_What you need to do_
Select all lines holding the word "Deutschkurse" from the entries that follow.

_Supplied records_

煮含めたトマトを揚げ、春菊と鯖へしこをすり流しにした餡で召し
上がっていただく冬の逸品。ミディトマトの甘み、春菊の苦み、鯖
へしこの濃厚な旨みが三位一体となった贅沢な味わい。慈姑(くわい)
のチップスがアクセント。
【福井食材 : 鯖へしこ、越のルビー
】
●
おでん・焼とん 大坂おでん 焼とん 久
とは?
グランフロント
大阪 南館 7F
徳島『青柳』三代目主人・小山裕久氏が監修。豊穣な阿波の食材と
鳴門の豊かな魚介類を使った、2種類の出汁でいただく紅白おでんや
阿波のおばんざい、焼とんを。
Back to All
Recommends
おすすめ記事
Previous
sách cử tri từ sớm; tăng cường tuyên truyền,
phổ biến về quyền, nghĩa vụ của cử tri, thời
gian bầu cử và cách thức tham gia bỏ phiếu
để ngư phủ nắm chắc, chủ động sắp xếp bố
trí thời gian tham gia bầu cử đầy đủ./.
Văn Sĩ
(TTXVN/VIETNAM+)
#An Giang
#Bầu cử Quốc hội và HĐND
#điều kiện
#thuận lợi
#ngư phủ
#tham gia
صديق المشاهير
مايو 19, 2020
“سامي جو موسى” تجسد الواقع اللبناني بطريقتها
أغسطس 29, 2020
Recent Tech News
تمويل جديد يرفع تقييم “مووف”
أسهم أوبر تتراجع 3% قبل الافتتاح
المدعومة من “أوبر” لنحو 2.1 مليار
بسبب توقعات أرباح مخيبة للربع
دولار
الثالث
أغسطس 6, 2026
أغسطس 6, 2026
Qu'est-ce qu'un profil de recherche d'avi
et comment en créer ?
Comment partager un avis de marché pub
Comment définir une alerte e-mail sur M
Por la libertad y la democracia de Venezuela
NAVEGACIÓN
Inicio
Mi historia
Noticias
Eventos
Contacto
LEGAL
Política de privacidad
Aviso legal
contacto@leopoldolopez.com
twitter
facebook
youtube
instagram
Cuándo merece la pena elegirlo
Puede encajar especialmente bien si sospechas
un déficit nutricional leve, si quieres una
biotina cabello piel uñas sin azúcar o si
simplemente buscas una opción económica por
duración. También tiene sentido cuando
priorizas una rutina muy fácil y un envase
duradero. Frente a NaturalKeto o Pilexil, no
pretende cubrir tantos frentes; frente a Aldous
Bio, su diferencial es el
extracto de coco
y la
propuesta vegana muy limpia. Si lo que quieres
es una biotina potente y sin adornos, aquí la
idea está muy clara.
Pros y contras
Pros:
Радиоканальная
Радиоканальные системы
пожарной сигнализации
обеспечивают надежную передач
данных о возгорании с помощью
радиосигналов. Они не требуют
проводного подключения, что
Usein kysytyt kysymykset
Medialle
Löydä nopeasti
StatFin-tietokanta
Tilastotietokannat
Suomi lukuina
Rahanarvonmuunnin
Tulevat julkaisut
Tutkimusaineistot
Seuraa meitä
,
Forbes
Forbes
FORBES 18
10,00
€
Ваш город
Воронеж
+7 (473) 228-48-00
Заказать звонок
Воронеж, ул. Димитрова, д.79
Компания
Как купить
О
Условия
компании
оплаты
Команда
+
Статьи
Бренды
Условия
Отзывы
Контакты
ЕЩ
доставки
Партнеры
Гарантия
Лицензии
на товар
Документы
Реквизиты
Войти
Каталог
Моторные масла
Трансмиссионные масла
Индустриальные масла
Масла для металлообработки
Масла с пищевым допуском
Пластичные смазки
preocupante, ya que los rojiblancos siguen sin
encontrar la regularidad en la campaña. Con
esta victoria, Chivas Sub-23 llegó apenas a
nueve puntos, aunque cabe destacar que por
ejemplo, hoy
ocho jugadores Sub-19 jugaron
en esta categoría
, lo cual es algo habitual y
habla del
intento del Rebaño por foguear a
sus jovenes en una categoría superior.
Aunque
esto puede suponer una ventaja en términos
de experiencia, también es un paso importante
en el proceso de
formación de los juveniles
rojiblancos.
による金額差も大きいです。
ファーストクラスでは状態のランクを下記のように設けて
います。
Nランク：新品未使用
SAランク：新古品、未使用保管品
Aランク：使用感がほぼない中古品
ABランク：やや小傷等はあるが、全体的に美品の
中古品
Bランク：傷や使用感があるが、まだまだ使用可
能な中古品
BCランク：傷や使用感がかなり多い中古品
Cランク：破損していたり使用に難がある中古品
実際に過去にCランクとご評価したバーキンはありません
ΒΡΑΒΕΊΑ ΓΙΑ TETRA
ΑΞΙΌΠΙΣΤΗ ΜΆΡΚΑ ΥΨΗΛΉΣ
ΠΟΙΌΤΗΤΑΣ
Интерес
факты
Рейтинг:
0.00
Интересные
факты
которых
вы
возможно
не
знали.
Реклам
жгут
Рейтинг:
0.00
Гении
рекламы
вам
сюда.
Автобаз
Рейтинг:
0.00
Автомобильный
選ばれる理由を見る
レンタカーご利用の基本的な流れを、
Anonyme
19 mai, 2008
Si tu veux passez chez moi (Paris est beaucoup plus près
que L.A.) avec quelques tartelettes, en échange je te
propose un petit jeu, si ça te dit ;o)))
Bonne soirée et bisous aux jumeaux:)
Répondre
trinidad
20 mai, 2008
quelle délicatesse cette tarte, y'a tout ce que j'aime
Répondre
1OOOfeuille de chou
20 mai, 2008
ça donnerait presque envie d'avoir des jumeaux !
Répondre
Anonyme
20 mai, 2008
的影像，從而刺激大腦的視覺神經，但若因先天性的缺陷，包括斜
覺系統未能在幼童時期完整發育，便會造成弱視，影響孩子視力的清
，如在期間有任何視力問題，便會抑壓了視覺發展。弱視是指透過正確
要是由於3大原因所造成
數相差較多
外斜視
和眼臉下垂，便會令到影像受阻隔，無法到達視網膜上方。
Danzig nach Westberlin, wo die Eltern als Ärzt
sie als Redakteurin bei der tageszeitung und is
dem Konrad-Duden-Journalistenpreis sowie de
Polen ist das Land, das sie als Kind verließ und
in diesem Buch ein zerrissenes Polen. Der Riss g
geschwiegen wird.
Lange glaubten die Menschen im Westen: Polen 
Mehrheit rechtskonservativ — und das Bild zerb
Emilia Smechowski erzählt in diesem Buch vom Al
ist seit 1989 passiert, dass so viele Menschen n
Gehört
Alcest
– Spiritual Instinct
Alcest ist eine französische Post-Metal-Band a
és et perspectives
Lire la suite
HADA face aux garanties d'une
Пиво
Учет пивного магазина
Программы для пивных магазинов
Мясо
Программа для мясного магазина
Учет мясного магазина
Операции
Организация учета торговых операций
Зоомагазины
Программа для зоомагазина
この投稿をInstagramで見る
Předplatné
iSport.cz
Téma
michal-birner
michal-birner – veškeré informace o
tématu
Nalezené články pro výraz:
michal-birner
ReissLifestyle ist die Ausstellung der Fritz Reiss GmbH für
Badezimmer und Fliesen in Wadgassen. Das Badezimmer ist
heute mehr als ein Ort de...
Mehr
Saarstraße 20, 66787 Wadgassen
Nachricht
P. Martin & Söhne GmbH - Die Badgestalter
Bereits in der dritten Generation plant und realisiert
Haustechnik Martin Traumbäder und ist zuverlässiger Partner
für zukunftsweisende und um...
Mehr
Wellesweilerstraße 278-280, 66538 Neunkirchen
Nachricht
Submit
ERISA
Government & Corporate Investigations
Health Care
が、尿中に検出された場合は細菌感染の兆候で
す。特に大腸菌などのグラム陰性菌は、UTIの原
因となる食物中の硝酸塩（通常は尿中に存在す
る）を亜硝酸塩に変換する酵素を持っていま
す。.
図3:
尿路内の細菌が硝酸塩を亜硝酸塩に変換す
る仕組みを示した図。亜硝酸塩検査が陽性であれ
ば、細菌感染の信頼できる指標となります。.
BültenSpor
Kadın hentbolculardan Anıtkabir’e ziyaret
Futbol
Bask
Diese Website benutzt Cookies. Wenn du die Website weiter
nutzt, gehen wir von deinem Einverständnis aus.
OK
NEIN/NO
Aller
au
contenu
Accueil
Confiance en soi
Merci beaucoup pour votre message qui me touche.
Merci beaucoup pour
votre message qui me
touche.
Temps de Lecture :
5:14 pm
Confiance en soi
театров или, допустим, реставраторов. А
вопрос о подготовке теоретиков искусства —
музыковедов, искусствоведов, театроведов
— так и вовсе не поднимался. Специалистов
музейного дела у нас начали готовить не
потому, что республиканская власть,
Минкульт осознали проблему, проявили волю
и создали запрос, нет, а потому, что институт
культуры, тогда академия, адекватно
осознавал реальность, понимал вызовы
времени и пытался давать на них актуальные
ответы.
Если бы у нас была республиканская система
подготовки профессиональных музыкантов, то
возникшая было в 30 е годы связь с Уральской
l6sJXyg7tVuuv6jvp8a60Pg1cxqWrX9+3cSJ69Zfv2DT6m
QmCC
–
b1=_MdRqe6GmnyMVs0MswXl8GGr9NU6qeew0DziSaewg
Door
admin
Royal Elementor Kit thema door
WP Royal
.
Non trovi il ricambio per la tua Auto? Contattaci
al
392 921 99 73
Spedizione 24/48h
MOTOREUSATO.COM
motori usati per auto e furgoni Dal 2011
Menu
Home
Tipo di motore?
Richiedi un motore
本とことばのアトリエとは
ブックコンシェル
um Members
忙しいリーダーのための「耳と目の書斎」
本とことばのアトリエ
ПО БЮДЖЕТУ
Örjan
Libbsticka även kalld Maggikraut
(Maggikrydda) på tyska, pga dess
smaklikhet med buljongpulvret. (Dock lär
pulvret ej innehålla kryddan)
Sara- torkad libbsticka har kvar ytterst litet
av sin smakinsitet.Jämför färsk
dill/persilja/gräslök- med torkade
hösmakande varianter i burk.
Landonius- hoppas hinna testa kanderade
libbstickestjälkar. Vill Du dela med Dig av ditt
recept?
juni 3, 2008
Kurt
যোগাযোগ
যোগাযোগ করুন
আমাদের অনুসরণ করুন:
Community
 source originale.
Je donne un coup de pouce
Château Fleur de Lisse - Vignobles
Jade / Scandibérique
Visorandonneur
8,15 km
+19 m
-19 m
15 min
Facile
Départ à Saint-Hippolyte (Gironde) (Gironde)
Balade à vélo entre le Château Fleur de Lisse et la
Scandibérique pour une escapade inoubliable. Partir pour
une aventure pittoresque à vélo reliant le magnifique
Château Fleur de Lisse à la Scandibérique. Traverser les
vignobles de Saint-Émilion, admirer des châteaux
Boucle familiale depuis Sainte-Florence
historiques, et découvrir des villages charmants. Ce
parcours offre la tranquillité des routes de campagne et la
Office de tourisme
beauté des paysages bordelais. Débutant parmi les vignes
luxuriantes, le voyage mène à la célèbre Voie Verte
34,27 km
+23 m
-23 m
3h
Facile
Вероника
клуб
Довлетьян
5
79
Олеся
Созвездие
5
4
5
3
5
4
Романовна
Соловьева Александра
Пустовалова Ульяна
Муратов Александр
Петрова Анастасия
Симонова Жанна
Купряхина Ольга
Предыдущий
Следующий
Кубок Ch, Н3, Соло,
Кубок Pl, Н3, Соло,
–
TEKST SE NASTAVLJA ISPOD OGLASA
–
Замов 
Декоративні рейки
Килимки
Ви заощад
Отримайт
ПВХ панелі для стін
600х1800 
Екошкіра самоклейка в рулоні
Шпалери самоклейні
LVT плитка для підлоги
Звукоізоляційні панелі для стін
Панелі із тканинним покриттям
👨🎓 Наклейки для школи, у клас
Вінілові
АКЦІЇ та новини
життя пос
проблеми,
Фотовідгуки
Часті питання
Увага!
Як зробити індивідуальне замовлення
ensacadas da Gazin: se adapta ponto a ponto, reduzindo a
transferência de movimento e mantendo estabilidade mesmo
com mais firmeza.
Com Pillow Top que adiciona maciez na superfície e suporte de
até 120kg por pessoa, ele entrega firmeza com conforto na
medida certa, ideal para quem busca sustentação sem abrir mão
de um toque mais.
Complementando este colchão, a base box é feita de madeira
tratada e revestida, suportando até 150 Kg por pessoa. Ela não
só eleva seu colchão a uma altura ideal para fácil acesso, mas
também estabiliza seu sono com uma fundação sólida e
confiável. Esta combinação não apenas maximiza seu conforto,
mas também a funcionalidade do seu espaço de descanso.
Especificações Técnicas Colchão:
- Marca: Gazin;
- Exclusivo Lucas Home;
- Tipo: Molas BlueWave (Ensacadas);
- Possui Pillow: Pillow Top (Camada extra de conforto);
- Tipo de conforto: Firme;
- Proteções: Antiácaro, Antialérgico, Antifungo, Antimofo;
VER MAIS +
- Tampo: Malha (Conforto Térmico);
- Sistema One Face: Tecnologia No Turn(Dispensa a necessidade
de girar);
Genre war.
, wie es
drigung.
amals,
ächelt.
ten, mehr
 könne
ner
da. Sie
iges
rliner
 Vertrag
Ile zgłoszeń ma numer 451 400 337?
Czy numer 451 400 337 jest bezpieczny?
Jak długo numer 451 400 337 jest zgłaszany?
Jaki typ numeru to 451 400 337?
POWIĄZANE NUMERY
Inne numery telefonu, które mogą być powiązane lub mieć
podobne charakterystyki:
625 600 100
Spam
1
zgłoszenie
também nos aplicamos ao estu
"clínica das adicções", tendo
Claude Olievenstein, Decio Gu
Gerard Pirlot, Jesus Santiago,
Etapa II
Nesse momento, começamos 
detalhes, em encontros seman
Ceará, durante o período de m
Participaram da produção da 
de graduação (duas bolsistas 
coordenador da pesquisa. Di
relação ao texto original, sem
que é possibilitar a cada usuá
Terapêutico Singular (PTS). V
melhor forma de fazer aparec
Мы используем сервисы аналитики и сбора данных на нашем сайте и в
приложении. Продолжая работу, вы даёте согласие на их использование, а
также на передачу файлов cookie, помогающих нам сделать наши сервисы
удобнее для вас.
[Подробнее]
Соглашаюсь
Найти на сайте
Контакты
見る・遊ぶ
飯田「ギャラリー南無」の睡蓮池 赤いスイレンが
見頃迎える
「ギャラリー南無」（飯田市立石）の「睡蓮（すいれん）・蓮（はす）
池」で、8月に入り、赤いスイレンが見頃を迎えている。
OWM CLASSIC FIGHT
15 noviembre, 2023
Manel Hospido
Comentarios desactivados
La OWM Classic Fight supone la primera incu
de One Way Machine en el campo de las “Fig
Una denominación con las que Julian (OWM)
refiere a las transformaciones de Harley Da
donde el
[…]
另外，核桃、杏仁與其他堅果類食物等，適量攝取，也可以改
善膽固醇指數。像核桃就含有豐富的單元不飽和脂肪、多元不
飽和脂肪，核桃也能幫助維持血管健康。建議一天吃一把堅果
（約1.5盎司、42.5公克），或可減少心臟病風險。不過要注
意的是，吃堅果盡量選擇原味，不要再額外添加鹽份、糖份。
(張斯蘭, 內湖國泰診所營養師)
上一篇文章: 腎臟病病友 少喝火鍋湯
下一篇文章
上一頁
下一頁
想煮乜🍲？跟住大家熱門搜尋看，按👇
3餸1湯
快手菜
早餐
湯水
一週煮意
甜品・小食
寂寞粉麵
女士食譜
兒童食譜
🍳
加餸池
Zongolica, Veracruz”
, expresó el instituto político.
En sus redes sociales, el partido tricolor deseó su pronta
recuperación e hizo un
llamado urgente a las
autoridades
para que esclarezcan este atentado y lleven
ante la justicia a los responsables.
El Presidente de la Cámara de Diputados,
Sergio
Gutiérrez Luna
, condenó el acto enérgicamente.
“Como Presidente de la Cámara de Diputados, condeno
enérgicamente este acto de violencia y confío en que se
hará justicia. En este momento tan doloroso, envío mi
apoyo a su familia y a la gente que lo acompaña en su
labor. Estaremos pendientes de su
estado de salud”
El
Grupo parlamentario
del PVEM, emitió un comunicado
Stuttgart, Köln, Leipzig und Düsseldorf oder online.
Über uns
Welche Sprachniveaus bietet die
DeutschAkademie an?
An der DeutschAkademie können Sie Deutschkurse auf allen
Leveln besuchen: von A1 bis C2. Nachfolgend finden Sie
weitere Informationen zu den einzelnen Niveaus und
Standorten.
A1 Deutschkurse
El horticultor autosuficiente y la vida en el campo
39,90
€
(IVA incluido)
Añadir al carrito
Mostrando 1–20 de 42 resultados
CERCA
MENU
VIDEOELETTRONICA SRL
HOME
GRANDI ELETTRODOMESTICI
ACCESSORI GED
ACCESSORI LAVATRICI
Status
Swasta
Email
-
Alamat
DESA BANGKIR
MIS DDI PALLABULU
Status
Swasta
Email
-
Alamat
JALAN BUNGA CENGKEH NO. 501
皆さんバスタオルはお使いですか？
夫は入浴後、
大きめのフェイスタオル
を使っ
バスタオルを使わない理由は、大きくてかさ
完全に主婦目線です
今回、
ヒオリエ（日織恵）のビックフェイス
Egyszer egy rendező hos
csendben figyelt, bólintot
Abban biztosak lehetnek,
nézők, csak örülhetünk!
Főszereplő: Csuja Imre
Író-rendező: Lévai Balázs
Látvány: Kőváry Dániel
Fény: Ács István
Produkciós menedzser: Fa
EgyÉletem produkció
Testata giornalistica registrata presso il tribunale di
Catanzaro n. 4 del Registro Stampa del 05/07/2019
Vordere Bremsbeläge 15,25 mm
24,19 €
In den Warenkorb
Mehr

_Expected answer_
An der DeutschAkademie können Sie Deutschkurse auf allen
A1 Deutschkurse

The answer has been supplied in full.